Selected passage »
ART WORLD NOTES
MAGAZINE Vol 5 
2001 – Semester 01
Renee Cox
Yo Mama´s Last Supper

During communication with poet and journalist Andre Bagoo, he suggested that we  look for ways to engage with multiple and disparate voices in our community. By inviting scholars, artists, curators, writers and those connected to the cultural industries in the Caribbean region and its diasporas, to comment one their favorite works of art, we hope that this serves as a platform of education, inquiry and conversation.

Shantrelle P. Lewis, a native of New Orleans, is currently the Director of Public Programming and Exhibitions at the Caribbean Cultural Center African Diaspora Institute (CCCADI) and relocated to Brooklyn in October 2009.  For two years, she worked in the capacity of Executive Director and Curator of the McKenna Museum of African American Art. Having received her undergraduate degree from Howard University and master’s degree from Temple University’s Department of African American Studies, Ms. Lewis has demonstrated a commitment to researching, documenting and preserving African Diasporan culture. Additionally, she works with young artists and independently curates exhibits and initiates projects in various cities that are meant to incite, inspire, and shift the paradigms of their audiences.

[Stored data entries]
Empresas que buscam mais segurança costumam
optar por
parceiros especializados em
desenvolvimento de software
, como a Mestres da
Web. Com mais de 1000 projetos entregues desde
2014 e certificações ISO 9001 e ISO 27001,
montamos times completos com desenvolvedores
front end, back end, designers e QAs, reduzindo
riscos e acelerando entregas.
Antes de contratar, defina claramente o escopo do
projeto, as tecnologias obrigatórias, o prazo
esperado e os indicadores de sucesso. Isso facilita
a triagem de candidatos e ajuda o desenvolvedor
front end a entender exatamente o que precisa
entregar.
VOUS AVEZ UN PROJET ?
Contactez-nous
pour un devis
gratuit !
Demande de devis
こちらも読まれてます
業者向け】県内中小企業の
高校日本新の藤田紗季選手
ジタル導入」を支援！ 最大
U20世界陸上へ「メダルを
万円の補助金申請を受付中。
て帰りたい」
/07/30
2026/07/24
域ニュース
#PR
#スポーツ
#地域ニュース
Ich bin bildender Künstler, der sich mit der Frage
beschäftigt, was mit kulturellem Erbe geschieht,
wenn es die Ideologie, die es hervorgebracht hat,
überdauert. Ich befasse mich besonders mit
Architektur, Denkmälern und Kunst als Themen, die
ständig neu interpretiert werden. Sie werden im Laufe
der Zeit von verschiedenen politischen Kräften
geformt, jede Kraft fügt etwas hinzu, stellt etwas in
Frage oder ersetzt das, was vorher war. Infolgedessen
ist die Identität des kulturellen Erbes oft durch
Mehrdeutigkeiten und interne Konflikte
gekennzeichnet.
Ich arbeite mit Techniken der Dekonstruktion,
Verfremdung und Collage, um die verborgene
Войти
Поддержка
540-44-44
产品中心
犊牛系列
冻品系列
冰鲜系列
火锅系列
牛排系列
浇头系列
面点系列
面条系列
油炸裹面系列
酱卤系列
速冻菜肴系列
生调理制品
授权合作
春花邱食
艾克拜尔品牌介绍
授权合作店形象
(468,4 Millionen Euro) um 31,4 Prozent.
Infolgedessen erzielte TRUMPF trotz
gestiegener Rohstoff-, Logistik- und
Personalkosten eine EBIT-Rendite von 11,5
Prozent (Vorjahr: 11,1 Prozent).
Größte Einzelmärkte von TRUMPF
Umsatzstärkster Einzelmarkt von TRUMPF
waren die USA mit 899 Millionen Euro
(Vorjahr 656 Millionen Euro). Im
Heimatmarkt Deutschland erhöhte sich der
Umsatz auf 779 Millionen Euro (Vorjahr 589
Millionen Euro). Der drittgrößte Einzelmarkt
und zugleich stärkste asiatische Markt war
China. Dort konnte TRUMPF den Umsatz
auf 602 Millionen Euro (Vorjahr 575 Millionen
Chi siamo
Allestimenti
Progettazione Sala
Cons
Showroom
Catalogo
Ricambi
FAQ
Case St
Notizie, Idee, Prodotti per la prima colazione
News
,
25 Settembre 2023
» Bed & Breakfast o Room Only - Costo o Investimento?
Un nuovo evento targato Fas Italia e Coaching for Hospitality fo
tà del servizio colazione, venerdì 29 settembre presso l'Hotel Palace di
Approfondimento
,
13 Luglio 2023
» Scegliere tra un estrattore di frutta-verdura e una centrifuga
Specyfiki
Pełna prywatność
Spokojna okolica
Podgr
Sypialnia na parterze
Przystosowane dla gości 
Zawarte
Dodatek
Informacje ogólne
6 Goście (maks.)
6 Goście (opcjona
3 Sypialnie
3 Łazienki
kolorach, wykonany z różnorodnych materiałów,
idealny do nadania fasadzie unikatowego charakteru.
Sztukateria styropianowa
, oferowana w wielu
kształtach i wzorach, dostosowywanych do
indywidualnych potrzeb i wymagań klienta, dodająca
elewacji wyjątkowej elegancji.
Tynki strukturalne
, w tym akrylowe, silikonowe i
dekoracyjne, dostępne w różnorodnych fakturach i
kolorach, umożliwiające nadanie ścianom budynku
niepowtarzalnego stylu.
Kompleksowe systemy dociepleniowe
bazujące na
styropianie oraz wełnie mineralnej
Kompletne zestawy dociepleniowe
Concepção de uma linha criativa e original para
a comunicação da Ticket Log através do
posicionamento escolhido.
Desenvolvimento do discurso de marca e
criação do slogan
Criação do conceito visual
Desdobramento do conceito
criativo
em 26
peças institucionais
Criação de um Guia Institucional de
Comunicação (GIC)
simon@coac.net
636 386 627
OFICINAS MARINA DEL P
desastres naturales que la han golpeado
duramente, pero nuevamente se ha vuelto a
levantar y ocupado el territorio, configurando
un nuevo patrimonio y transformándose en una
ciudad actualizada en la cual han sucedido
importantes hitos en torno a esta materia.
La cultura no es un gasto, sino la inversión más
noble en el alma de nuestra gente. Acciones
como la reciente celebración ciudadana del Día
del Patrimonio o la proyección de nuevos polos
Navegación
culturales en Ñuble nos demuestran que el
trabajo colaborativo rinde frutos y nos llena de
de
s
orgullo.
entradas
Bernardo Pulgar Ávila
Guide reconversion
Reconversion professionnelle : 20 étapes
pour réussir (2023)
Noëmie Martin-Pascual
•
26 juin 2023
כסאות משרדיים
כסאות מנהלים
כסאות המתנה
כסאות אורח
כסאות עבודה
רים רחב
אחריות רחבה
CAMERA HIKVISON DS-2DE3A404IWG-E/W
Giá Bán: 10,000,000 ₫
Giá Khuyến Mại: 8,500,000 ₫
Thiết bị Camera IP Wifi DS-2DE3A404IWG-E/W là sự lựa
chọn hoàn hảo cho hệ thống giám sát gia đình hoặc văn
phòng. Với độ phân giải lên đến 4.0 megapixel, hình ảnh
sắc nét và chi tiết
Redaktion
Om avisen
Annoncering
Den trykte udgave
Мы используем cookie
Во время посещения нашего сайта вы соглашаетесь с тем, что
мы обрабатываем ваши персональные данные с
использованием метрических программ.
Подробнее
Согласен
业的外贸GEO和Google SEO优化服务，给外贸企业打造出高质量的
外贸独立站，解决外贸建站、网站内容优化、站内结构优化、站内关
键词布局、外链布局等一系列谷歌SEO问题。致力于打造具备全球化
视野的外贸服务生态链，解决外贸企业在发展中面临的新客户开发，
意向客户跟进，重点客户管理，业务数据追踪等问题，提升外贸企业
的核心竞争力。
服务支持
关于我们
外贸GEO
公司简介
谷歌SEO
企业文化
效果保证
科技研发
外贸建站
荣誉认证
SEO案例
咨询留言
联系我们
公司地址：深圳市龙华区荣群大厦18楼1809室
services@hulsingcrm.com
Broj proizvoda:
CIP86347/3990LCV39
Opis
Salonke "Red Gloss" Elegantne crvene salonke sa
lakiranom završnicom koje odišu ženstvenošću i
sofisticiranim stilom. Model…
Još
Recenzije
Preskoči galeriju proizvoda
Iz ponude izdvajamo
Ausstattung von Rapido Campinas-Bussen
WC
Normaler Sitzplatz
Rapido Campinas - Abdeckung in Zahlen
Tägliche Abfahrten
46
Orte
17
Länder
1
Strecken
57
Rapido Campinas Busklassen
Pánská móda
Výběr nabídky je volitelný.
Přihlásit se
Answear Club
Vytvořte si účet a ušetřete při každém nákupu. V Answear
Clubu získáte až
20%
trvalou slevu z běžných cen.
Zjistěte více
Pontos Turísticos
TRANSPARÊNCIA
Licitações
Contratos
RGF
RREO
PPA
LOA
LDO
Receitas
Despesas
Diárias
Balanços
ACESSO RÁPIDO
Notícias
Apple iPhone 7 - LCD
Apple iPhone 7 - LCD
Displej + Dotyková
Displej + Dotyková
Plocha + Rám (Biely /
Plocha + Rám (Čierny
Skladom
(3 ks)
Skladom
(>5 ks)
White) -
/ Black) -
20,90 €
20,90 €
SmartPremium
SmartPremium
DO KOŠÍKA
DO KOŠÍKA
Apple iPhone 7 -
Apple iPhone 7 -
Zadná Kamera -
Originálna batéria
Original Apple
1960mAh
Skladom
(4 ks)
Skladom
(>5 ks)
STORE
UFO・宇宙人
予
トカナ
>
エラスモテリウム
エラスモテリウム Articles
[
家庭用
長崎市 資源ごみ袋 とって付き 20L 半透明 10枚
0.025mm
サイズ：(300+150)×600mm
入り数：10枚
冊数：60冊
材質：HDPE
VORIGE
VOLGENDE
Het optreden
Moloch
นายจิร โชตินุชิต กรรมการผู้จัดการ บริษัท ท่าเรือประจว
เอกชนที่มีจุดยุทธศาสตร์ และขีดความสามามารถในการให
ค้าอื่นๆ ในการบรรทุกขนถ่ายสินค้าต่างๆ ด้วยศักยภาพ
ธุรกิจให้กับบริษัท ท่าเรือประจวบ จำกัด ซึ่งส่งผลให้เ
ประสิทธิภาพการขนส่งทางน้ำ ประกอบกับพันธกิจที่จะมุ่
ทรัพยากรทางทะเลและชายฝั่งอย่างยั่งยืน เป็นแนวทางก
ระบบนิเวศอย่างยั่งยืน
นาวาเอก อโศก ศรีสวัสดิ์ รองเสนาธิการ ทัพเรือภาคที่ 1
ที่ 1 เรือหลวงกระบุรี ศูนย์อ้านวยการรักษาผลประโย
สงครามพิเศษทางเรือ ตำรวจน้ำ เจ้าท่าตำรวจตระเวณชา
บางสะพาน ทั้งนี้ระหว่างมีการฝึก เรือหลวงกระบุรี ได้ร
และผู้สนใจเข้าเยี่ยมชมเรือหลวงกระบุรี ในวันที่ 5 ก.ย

Written task 1 » In the Art World Notes excerpt, which institution did Shantrelle P. Lewis lead as Executive Director and Curator for two years?
Written task 2 » Write the next part of the Art World Notes excerpt, picking up after its final sentence.
The items have no connection to the Art World Notes excerpt.

Output 1 » The McKenna Museum of African American Art.

Output 2 »
The racialized, Eurocentric homo-gendered iconography of Catholicism automatically coerces someone existing outside of that spectrum to naturally experience isolation and distancing. This is especially probable for a Black girl child who wondered why nowhere in the Catholic Cathedrals where she genuflected, did she see an image of God in the form of sculpture, oil painting, or stain glass window that looked anything remotely like herself.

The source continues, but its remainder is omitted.